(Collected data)
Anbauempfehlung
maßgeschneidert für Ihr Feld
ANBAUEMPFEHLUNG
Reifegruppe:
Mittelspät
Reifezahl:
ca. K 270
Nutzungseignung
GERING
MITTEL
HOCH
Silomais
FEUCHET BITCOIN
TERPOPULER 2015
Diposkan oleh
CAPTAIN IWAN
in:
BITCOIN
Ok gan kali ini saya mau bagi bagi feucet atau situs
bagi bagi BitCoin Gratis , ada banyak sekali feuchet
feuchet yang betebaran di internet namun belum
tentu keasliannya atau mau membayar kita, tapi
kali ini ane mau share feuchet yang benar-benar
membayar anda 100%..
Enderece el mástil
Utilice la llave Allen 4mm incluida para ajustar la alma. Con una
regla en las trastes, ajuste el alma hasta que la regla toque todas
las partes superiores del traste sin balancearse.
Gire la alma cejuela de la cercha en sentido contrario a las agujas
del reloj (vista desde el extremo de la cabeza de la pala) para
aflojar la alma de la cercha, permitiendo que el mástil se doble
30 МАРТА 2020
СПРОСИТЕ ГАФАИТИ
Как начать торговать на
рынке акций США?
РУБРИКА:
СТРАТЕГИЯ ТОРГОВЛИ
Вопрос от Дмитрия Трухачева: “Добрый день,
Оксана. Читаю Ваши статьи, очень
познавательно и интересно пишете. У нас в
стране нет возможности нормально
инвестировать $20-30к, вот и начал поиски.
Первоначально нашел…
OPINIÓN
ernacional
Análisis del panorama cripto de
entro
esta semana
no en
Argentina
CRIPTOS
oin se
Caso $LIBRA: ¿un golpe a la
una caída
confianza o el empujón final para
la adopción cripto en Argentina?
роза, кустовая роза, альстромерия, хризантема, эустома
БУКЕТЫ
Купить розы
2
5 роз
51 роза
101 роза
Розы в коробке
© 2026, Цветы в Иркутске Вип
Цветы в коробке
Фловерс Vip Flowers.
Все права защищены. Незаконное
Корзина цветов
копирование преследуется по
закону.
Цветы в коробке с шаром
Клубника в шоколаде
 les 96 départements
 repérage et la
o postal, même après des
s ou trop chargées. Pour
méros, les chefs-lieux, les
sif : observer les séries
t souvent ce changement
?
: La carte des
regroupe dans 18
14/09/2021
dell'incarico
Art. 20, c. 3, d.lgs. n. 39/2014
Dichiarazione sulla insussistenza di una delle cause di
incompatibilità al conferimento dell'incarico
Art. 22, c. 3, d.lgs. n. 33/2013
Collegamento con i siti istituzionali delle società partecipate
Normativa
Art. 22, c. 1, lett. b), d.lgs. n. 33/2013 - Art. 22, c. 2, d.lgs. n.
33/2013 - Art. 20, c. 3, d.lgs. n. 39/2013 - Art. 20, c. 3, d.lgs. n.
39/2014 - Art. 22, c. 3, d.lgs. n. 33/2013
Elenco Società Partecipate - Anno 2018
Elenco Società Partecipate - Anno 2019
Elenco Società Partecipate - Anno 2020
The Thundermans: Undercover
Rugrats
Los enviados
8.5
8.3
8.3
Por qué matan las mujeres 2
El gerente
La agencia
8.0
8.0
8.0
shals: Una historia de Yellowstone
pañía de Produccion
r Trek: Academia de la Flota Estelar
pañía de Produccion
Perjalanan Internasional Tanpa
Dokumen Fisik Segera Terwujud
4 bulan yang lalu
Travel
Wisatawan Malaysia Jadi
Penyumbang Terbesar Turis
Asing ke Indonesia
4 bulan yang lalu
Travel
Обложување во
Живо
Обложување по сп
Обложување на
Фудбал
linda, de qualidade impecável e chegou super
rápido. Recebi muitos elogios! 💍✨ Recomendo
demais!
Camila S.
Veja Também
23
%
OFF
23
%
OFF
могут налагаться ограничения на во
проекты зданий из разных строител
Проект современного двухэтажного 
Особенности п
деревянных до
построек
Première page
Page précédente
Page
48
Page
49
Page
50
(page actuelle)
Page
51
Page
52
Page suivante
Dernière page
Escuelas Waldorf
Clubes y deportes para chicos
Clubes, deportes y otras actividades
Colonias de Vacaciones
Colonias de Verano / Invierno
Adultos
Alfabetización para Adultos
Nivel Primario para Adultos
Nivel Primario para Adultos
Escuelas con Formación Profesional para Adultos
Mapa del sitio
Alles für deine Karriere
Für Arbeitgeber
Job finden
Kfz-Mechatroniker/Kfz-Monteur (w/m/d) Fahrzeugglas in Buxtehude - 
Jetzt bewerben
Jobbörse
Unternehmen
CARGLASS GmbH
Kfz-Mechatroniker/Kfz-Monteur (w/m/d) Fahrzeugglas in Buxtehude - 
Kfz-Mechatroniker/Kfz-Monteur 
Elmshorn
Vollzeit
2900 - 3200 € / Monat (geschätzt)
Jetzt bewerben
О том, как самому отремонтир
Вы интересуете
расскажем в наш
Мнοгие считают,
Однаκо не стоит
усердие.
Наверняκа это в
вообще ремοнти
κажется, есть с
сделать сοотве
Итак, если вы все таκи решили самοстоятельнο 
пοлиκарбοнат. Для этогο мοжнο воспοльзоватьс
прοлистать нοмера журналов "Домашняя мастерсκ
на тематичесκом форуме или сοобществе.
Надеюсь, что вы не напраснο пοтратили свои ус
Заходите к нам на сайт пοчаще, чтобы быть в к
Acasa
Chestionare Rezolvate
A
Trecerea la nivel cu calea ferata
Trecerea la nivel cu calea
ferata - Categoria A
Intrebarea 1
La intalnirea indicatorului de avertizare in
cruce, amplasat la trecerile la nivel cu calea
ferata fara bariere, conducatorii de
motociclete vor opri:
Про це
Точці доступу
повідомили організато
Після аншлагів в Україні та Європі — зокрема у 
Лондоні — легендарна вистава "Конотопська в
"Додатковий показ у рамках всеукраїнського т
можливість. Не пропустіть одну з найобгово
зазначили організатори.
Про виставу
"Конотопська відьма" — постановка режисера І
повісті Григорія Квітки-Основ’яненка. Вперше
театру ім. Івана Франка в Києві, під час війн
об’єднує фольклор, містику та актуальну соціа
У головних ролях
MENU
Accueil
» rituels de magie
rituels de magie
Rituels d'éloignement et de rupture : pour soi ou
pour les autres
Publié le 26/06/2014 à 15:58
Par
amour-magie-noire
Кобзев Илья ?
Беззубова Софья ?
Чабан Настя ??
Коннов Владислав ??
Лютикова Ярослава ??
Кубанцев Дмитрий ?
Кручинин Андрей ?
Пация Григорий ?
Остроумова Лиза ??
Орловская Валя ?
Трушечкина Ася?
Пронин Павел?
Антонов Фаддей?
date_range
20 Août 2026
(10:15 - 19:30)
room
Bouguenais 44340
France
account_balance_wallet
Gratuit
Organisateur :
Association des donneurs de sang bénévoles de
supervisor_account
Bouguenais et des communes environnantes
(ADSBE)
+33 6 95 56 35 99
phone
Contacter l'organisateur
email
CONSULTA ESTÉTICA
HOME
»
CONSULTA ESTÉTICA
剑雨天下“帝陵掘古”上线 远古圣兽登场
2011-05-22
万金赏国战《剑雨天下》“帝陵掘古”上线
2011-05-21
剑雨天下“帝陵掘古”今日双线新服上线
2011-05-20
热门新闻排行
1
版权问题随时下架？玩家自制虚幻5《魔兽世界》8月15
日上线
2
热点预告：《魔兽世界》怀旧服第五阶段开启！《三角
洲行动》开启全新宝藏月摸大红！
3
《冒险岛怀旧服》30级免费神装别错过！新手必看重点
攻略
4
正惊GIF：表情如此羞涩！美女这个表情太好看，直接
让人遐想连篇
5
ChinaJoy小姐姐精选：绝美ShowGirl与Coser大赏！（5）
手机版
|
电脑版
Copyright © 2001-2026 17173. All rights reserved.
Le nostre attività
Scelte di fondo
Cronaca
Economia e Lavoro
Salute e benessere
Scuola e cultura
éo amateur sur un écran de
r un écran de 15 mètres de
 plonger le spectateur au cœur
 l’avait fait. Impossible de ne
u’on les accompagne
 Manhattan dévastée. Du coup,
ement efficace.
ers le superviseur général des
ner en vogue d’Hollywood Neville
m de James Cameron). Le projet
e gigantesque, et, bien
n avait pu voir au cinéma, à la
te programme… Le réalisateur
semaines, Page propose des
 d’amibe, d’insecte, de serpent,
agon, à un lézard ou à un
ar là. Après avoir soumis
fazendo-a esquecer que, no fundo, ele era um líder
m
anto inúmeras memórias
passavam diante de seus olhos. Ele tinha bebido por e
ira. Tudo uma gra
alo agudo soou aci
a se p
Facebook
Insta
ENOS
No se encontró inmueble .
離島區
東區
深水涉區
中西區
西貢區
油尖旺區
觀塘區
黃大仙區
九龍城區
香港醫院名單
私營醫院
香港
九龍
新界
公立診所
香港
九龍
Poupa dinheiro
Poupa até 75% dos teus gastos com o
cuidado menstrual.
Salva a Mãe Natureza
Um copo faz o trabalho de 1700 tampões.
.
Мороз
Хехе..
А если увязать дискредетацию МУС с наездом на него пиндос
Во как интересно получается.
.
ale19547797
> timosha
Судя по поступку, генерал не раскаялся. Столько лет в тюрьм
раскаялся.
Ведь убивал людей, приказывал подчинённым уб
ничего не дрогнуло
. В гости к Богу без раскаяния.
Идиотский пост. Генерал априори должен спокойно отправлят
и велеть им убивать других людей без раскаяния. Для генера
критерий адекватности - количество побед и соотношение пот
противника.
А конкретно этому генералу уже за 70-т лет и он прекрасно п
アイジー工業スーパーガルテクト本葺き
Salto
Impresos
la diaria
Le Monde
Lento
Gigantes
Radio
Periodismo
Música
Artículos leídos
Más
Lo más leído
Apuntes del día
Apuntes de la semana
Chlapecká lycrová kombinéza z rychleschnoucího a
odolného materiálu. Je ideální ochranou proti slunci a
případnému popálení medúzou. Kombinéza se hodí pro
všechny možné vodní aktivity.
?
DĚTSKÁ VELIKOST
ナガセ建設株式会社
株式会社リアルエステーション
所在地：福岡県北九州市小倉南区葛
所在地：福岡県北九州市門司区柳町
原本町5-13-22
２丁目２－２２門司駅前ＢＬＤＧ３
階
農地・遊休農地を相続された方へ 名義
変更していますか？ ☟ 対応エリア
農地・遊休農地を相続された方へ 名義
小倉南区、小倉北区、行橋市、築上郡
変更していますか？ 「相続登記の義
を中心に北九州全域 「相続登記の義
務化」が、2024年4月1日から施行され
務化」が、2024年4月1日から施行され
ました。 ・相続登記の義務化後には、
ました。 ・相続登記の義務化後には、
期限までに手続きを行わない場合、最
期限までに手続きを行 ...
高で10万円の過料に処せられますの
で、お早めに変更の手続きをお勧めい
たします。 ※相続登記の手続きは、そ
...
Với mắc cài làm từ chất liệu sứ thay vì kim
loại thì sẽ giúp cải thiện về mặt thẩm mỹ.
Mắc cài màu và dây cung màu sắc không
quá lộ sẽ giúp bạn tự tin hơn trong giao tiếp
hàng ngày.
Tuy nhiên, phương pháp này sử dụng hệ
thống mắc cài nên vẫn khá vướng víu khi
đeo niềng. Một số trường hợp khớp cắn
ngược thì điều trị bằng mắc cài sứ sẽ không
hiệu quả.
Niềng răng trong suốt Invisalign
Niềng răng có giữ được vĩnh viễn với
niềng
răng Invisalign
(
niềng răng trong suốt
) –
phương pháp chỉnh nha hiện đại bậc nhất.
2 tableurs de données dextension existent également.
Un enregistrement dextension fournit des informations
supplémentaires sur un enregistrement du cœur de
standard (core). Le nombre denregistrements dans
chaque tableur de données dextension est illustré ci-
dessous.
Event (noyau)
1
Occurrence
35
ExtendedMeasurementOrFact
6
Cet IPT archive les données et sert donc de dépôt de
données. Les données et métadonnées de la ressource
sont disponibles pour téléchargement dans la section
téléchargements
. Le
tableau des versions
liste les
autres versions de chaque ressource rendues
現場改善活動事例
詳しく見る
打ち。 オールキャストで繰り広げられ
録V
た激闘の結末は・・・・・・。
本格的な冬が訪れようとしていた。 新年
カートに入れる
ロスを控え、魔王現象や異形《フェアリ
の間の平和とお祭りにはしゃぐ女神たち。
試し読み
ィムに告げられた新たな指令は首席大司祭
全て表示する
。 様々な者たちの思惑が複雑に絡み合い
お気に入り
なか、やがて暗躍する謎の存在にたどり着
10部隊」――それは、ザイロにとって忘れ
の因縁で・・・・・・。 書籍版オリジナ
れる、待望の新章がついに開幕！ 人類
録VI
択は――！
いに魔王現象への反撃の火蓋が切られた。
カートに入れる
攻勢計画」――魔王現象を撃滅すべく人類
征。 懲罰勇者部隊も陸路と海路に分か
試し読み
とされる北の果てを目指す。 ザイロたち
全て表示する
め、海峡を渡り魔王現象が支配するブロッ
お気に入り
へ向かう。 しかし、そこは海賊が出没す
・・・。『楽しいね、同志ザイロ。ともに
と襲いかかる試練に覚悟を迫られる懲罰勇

### What needs to be done
Lay out the material as a Markdown table with the columns "No." and "Line." Start with its first line and go on through the line containing "tentu keasliannya atau", giving each line its own numbered row and leaving out blank lines.

### Completed exercise
| No. | Line |
|---|---|
| 1 | Anbauempfehlung |
| 2 | maßgeschneidert für Ihr Feld |
| 3 | ANBAUEMPFEHLUNG |
| 4 | Reifegruppe: |
| 5 | Mittelspät |
| 6 | Reifezahl: |
| 7 | ca. K 270 |
| 8 | Nutzungseignung |
| 9 | GERING |
| 10 | MITTEL |
| 11 | HOCH |
| 12 | Silomais |
| 13 | FEUCHET BITCOIN |
| 14 | TERPOPULER 2015 |
| 15 | Diposkan oleh |
| 16 | CAPTAIN IWAN |
| 17 | in: |
| 18 | BITCOIN |
| 19 | Ok gan kali ini saya mau bagi bagi feucet atau situs |
| 20 | bagi bagi BitCoin Gratis , ada banyak sekali feuchet |
| 21 | feuchet yang betebaran di internet namun belum |
| 22 | tentu keasliannya atau mau membayar kita, tapi |